My next objective is Sable Island, the dreaded banana-shaped island of sand which is supposed to have caused countless wrecks. It seems to be uninhabited except for the lighthouse keeper. A bare low-lying sand-spit. The wrecks were partly due to the difficulty of seeing it at all but mostly because of the variable currents near by. It is in the sort of no-man’s land between the Gulf Stream moving 12 to 24 miles a day eastwards and the Labrador current flowing 10 miles a day westward. The boundary varies and a ship is liable to think itself in one when it is in the other.
If I can work a passage between Sable Island and Nova Scotia I shall be sure of the Labrador current. The difference whether one is in the one current or the other totals 25 miles a day on the average and that is five hours sailing a day. I’ve been plugging against the current all the way across the Atlantic and long to be in a favourable stream.
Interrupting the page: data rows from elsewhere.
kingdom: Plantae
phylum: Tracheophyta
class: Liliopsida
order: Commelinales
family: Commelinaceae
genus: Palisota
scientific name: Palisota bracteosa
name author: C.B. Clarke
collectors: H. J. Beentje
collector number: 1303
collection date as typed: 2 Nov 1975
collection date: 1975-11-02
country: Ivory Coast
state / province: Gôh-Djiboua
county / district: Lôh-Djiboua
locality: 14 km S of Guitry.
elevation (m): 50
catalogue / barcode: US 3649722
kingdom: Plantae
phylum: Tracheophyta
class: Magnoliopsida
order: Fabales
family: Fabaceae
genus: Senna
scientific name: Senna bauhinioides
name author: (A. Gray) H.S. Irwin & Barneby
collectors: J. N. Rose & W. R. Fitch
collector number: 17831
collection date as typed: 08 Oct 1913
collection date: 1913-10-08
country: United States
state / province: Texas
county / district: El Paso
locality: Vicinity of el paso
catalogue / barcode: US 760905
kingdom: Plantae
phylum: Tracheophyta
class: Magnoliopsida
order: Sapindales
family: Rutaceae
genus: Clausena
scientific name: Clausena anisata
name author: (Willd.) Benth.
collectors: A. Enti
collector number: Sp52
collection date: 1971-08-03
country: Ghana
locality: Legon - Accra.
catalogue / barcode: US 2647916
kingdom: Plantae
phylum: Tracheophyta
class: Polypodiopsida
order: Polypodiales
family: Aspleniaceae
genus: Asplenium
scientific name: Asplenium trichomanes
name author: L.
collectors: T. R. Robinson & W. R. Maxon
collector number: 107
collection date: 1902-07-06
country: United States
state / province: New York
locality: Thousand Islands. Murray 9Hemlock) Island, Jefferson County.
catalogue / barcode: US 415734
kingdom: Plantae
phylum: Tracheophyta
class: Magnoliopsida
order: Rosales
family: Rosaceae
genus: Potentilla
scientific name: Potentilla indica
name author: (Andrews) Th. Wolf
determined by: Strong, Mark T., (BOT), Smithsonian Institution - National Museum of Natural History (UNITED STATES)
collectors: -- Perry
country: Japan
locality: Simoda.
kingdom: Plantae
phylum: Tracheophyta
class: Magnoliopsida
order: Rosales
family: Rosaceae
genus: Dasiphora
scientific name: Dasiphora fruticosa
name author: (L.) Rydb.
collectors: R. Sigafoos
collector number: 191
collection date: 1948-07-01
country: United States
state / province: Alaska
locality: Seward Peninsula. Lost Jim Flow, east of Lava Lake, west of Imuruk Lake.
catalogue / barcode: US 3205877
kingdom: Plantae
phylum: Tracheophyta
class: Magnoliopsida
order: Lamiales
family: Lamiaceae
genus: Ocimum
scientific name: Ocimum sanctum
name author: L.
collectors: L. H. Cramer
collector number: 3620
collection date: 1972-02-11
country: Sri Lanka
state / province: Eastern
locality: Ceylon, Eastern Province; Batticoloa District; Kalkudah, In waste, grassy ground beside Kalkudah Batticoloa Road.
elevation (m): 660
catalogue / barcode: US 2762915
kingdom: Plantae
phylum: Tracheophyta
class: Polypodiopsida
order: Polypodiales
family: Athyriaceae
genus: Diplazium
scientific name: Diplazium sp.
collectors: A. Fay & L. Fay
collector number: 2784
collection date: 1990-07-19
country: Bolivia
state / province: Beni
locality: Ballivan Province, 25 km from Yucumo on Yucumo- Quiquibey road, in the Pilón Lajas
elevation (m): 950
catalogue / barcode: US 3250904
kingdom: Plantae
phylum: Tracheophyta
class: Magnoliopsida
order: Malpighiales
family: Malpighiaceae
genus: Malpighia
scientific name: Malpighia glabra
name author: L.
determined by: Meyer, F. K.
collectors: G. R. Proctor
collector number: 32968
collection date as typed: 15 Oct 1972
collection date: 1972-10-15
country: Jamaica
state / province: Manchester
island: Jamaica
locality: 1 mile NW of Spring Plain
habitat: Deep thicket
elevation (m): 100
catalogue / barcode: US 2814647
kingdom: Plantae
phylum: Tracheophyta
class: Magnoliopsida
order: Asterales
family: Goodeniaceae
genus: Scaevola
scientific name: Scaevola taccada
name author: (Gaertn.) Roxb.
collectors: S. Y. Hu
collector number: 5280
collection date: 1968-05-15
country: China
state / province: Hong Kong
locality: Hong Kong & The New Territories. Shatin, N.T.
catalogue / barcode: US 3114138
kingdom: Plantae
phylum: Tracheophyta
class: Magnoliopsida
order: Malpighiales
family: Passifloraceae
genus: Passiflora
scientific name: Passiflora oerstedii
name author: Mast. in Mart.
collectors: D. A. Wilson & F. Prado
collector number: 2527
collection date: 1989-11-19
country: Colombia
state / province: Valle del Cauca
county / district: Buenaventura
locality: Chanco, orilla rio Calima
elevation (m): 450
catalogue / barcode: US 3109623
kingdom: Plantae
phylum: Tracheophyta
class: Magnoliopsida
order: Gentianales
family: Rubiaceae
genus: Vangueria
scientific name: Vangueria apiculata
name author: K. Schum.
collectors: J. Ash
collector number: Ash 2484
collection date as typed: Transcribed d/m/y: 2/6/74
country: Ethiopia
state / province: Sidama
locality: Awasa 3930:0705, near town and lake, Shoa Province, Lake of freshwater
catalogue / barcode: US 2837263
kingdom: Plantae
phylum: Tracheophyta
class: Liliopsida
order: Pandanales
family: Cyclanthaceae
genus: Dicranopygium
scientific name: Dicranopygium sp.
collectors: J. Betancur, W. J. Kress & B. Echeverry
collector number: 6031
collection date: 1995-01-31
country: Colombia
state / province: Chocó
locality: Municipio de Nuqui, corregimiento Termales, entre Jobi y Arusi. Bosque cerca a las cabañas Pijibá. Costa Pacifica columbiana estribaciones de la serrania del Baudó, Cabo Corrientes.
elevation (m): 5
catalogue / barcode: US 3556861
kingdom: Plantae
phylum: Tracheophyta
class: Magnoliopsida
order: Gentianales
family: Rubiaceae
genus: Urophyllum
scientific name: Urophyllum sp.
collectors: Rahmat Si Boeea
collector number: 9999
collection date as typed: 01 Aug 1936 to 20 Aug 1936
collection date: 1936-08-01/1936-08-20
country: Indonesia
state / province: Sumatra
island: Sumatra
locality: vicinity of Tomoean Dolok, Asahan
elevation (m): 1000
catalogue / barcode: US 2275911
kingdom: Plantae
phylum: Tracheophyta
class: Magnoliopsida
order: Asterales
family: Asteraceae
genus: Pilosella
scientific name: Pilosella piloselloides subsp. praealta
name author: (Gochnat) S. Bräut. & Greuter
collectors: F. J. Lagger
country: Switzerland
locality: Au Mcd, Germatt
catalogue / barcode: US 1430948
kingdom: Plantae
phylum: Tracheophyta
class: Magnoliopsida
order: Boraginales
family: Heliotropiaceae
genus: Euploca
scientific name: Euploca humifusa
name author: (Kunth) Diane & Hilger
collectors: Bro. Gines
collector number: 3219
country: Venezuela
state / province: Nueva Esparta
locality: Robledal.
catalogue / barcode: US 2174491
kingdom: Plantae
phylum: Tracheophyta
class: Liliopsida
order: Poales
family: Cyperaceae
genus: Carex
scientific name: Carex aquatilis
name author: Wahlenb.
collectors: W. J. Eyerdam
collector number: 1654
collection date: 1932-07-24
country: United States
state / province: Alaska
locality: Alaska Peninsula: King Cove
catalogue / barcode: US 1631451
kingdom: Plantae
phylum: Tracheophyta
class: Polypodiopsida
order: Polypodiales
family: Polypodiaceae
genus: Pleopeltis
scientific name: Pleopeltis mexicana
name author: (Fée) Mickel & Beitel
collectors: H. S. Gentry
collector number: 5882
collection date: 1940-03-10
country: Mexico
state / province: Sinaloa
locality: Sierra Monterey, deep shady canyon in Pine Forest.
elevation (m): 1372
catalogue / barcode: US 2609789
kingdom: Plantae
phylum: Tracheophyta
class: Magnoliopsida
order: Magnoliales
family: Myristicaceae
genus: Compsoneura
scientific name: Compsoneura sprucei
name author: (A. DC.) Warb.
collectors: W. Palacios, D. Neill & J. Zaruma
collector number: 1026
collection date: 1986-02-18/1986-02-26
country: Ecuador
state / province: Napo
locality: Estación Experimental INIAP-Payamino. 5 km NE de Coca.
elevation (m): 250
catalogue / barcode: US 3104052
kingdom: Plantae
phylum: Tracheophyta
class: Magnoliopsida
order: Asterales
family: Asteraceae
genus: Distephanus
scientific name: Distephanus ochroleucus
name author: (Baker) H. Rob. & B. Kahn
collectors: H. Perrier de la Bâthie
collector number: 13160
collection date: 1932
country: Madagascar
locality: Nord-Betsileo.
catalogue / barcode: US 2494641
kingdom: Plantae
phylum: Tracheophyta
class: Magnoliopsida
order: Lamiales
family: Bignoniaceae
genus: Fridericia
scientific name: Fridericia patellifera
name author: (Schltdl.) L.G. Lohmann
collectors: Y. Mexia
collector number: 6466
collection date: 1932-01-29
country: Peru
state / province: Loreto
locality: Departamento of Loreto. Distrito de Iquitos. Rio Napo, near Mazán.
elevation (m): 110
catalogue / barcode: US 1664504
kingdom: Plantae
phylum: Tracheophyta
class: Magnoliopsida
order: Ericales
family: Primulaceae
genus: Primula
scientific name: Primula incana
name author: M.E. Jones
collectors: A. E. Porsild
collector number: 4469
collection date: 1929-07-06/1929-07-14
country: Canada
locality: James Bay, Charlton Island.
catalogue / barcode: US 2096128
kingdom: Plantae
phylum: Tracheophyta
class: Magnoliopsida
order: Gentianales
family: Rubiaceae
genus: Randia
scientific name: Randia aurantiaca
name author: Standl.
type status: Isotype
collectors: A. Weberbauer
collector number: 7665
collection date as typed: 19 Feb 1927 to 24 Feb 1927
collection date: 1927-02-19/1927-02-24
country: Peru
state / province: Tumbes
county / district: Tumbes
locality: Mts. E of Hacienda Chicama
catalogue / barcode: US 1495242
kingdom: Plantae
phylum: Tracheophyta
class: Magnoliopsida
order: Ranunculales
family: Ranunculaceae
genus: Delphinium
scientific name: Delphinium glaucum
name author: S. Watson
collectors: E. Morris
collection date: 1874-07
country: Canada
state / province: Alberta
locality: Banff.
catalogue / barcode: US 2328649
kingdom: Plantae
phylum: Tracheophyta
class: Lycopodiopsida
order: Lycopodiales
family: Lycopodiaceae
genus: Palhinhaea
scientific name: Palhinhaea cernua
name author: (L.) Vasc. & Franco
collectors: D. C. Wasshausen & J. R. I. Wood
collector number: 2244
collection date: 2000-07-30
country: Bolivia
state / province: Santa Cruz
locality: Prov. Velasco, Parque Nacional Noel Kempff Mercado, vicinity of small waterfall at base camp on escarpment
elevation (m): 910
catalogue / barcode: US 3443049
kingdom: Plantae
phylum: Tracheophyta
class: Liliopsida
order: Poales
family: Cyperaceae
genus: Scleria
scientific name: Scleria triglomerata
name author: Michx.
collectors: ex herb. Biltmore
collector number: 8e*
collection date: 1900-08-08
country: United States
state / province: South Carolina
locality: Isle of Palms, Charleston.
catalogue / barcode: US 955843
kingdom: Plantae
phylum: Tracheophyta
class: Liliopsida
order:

It is very tantalizing that this ice area prevents one from joining the west-going current sooner. However, with luck, in three days I shall get into a negative beam-on current followed soon after by a favourable one. But this Labrador stream does entail fog. It has already returned here. And it may persist for another 800 miles. It does seem a long way, the log reads 2,054 miles tonight and still there is at a rough guess 1,300 miles to do. And at the moment we are nearly becalmed. I must look out my fishing-tackle. If this is the world’s most famous fishing-ground fresh fish for breakfast
is a possibility.
4th July. 0930 hrs. St. John’s Newfoundland time. I have changed my clocks at last; it became too bizarre having daylight past midnight and waking up in the dark at 0800 hrs. Speaking of time, I was trying in the middle of the night to call an ocean weather station ship and while passing the switch through the channel labelled Boston, I suddenly got a WWV signal loud and clear. The USA Bureau of Standards sending out their twenty-four-hours-a-day time signal. I tried again this morning but not a sound. I suppose it was reflected off the heaviside layer during the night.